Plans for the creation of a European Monetary Fund have been gaining momentum as the debt crisis in Europe continues. But how would a European IMF work?
The idea germinated at the Centre for European Policy Studies (CEPS) and Daniel Gros, a former economic advisor to Nicolas Sarkozy and current director of CEPS, is one of its creators.
"Given the intense pressure from financial markets, it is likely that in some cases a tough fiscal adjustment program might not be enough to avoid a 'sudden stop' of necessary external funding of the public sector," Gros wrote in a paper that presented the fund to European leaders for the first time a month ago.
The creation of an EMF has become the theme of a number of bilateral meetings between European Finance ministers, especially because some of them believe that calling the International Monetary fund to help Greece will only magnify the euro zone problem, giving the outside world ammunition to say the euro is out of control and not even other euro group countries can help.
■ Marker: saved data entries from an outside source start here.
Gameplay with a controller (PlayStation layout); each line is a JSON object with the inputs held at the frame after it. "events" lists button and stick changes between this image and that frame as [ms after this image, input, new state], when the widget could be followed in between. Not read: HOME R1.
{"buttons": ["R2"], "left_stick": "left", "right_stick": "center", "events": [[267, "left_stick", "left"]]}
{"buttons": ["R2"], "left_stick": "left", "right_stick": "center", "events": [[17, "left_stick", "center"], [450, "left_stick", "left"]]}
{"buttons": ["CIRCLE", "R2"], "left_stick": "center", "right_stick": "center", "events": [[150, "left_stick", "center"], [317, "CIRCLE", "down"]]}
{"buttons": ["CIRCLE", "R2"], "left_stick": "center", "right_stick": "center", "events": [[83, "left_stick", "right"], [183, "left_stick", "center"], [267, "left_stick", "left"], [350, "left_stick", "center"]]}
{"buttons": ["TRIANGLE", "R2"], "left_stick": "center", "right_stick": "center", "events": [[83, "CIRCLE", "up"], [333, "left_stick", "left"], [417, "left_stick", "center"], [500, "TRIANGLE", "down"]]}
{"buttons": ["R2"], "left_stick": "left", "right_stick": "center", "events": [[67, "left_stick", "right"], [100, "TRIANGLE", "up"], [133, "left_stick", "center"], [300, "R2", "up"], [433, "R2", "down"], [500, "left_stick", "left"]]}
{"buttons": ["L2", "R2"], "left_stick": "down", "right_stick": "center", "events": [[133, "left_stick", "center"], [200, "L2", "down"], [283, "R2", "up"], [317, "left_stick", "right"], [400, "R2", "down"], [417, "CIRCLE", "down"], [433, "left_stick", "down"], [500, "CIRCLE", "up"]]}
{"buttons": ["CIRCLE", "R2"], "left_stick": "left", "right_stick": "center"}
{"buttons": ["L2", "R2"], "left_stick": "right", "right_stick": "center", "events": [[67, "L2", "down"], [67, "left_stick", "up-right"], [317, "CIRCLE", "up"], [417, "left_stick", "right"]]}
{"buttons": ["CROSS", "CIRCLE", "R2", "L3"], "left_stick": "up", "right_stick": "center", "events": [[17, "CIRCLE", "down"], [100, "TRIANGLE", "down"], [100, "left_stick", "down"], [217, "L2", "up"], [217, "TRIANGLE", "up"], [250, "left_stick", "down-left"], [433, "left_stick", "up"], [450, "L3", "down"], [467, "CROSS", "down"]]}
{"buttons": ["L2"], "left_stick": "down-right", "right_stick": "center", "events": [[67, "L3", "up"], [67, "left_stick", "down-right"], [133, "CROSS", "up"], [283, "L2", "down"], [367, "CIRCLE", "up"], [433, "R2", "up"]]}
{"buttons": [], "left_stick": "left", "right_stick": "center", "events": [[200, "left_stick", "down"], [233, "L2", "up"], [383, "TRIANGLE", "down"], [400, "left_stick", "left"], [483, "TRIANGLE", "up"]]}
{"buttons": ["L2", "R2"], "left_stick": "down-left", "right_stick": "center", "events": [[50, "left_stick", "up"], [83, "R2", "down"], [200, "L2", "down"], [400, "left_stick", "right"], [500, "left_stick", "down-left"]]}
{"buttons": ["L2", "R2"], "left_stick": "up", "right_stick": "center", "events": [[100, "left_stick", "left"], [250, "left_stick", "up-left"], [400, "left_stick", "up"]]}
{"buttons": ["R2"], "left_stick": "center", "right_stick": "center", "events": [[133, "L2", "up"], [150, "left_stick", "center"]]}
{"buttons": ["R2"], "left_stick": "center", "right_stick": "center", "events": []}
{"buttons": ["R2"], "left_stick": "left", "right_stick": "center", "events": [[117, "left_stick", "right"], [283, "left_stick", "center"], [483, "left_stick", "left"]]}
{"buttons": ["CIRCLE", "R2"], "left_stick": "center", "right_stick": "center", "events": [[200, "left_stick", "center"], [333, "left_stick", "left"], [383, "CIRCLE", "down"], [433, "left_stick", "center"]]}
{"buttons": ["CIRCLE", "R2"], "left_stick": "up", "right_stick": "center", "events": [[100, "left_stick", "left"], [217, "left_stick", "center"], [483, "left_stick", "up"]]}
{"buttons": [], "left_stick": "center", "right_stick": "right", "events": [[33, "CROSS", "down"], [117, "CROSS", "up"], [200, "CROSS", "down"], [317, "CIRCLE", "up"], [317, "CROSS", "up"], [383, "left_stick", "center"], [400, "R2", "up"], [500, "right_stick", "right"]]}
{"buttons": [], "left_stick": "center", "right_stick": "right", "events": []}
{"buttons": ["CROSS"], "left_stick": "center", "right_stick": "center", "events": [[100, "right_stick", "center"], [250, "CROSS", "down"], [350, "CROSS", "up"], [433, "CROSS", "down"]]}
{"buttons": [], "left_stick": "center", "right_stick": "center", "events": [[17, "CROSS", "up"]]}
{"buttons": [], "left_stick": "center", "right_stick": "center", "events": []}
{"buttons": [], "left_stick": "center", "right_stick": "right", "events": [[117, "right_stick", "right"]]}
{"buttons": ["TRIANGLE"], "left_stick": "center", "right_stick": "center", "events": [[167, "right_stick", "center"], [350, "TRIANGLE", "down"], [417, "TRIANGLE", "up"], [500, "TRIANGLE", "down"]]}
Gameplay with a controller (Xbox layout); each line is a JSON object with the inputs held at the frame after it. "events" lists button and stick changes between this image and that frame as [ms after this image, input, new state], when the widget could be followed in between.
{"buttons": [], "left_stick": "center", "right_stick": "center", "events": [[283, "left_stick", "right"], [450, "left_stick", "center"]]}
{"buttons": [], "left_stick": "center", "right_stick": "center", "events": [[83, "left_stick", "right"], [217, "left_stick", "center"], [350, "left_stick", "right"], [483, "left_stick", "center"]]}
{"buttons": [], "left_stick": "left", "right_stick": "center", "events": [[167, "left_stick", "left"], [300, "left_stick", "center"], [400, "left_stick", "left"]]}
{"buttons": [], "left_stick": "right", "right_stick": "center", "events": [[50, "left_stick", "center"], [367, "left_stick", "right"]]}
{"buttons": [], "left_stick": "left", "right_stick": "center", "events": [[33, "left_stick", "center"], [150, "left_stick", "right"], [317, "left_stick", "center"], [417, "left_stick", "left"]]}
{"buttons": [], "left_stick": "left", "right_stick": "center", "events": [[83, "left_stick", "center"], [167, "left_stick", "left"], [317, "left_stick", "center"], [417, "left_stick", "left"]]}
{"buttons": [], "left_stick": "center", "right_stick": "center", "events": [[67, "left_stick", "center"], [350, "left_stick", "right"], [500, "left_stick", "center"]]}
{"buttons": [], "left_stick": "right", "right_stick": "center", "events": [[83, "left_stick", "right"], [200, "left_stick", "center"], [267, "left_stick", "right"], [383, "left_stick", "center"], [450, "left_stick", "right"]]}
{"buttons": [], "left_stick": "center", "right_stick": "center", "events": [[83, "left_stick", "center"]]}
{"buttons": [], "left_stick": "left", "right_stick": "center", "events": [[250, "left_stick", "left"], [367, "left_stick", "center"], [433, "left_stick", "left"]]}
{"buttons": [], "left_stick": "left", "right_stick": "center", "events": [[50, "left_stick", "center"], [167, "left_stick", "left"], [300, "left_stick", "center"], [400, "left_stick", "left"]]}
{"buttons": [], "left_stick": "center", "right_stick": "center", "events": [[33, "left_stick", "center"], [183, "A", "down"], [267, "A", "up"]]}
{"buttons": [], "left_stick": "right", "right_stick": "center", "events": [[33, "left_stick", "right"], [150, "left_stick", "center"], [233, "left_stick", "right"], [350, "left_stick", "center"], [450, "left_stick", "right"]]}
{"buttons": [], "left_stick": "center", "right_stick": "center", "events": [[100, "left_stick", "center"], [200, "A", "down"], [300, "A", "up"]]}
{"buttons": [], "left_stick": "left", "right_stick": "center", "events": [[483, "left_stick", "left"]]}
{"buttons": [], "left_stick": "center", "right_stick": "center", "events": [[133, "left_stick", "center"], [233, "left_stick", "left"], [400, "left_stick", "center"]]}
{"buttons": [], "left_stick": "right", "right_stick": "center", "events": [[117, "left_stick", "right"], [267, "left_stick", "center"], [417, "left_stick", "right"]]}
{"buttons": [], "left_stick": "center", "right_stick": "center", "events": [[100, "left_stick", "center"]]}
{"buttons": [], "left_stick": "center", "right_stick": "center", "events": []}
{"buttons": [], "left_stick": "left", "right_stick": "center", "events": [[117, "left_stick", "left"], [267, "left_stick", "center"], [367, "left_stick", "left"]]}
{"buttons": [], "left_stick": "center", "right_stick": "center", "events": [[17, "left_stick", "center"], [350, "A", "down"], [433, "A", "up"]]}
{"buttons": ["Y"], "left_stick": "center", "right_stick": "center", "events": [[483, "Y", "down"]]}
Gros and his colleagues propose a security fund paid by those who don't meet the Maastricht treaty criteria.
"Countries that might in future constitute a burden on the Community should contribute to building up the resources needed for a potential support effort," he said. Especially in the euro area where problems in any country are bound to have a spillover effect for its partners.
Only countries breaching rules like the 3 percent of GDP as budget deficit every year or no more than 60 percent of GDP as sovereign debt would have to pay. And the contribution rates would be calculated on the following bases:
- 1 percent annually of the stock of "'excess debt," which is defined as the difference between the actual level of public debt and the 60 percent of GDP. Greece, for example, with a debt-to-GDP ratio of 115 percent, would have to contribute 0.55 percent of GDP.
- 1 percent of the excessive deficit, or the amount of the deficit for a given year that exceeds the Maastricht limit of 3 percent of GDP. Again, for Greece, the deficit of 13 percent of GDP would mean a contribution to the EMF equal to 0,10 percent of GDP.
In this case, the total contribution for Greece in 2009 would have been 0.65 percent of GDP.
"Countries with exceptionally strong public finances would not need to contribute because they would de facto carry the burden should a crisis materialize," Gros said in the paper.
Those thinking that taxing countries under fiscal stress would only aggravate their problems should keep in mind that most of the contributions would materialize a long time before solvency problems become acute. This means that Greece, and other euro-zone countries would actually have had to make contributions continuously over the last decade, well before the recent turbulences.
If that had been done, the EMF at this point would have been able to accumulate 120 billion euros in reserves since the launch of the euro: enough to rescue any small-to-medium-sized euro area member state.
The EMF doesn't offer a quick fix for Greece. But since the euro is a very young currency, these issues with Greece, Portugal, Ireland and others need to be addressed and a lesson needs to be learned, otherwise the euro could lose its strength.
"We see two key advantages of our proposal: first, the funding of the EMF should give clear incentives for countries to keep their fiscal house in order at all times. Secondly, and perhaps even more important, the EMF could provide for an orderly sovereign bankruptcy procedure that minimizes the disruption resulting from a default," Gros said.